The net effect of doing this for some 1,500 hours over three months is a significant deepening of my capacity to feel profoundly okay in myself. Not that I perfectly executed this practice in every moment, but making the effort over and over allowed me to touch into some pretty big “challenges” and feel deeply at ease in my own skin the whole way through.
The Part About Returning Back Home
Of course, my circumstances are radically different now than a month ago.
Rather than meditating in silence for 19ish hours a day, I’m filling my days with a lot of the same things I was doing before the retreat — morning sitting meditation, working, socializing, laundry, taking the dog for walks, reflecting on my life, and on and on.
The depth of stillness & awareness has definitely dropped off a bit; however, the fundamental okayness of being feels just as strong now as it did then.
As if the universe were testing me, life has sent me all sorts of challenges and delights. To just share the extreme ends of high and low, I was essentially laid off from my part-time work with the 10% Happier App, who is closing the program I’ve taught with for the past couple of years; and, on the other side, I got engaged to the wonderful woman that continues to make my heart melt!!

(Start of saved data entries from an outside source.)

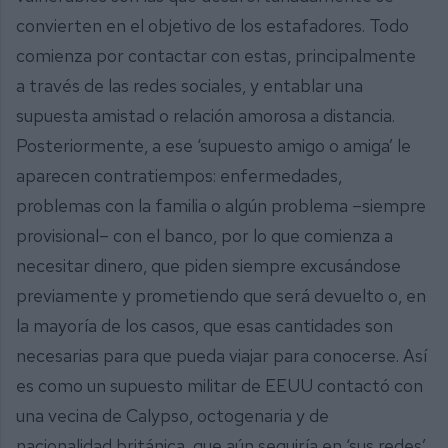
convierten en el objetivo de los estafadores. Todo
comienza por contactar con estas, principalmente
a través de las redes sociales, y entablar una
supuesta amistad o relación amorosa a distancia.
Posteriormente, a ese ‘supuesto amigo o amiga’ le
aparecen contratiempos: enfermedades,
problemas con la familia o algún problema –siempre
provisional– con el banco, por lo que comienza a
necesitar dinero, que piden siempre excusándose
previamente y prometiendo que será devuelto o, en
la mayoría de los casos, que esas cantidades son
necesarias para que pueda viajar para conocerse. Así
es como un supuesto militar de EEUU contactó con
una vecina de Calypso, octogenaria y de
nacionalidad británica, que aún seguiría en ‘sus redes’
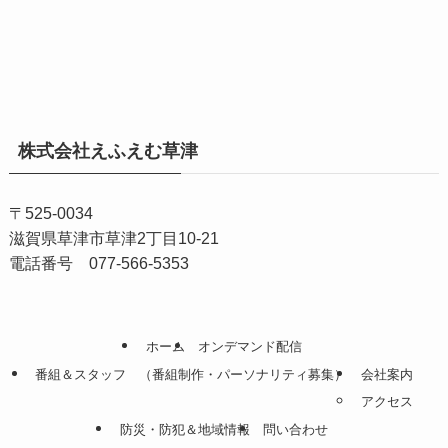
記
事
ア
ー
カ
イ
株式会社えふえむ草津
ブ
〒525-0034
滋賀県草津市草津2丁目10-21
電話番号 077-566-5353
ホーム
オンデマンド配信
番組＆スタッフ （番組制作・パーソナリティ募集）
会社案内
アクセス
防災・防犯＆地域情報
問い合わせ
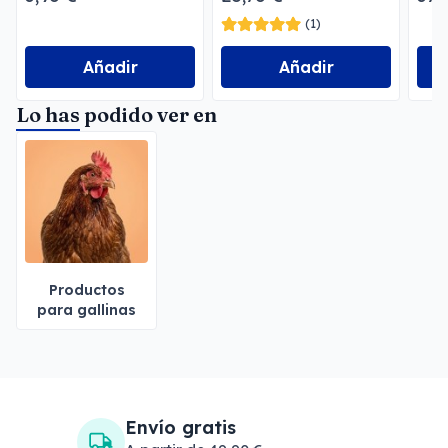
(1)
Añadir
Añadir
Lo has podido ver en
Productos
para gallinas
Envío gratis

As a very real product of this retreat specifically, as well as the greater momentum of 15 years of sincere dharma practice, I know deep in my heart that happiness isn’t going to be found in holding onto a good situation, making a future situation even better, or getting rid of a bad or uncertain situation.
Sure, there are plenty of things to do and figure out — but, I have an intimate understanding that my true well-being has nothing to do with any of that.
Instead, through non-clinging awareness, a fundamental okayness is always right here, right now.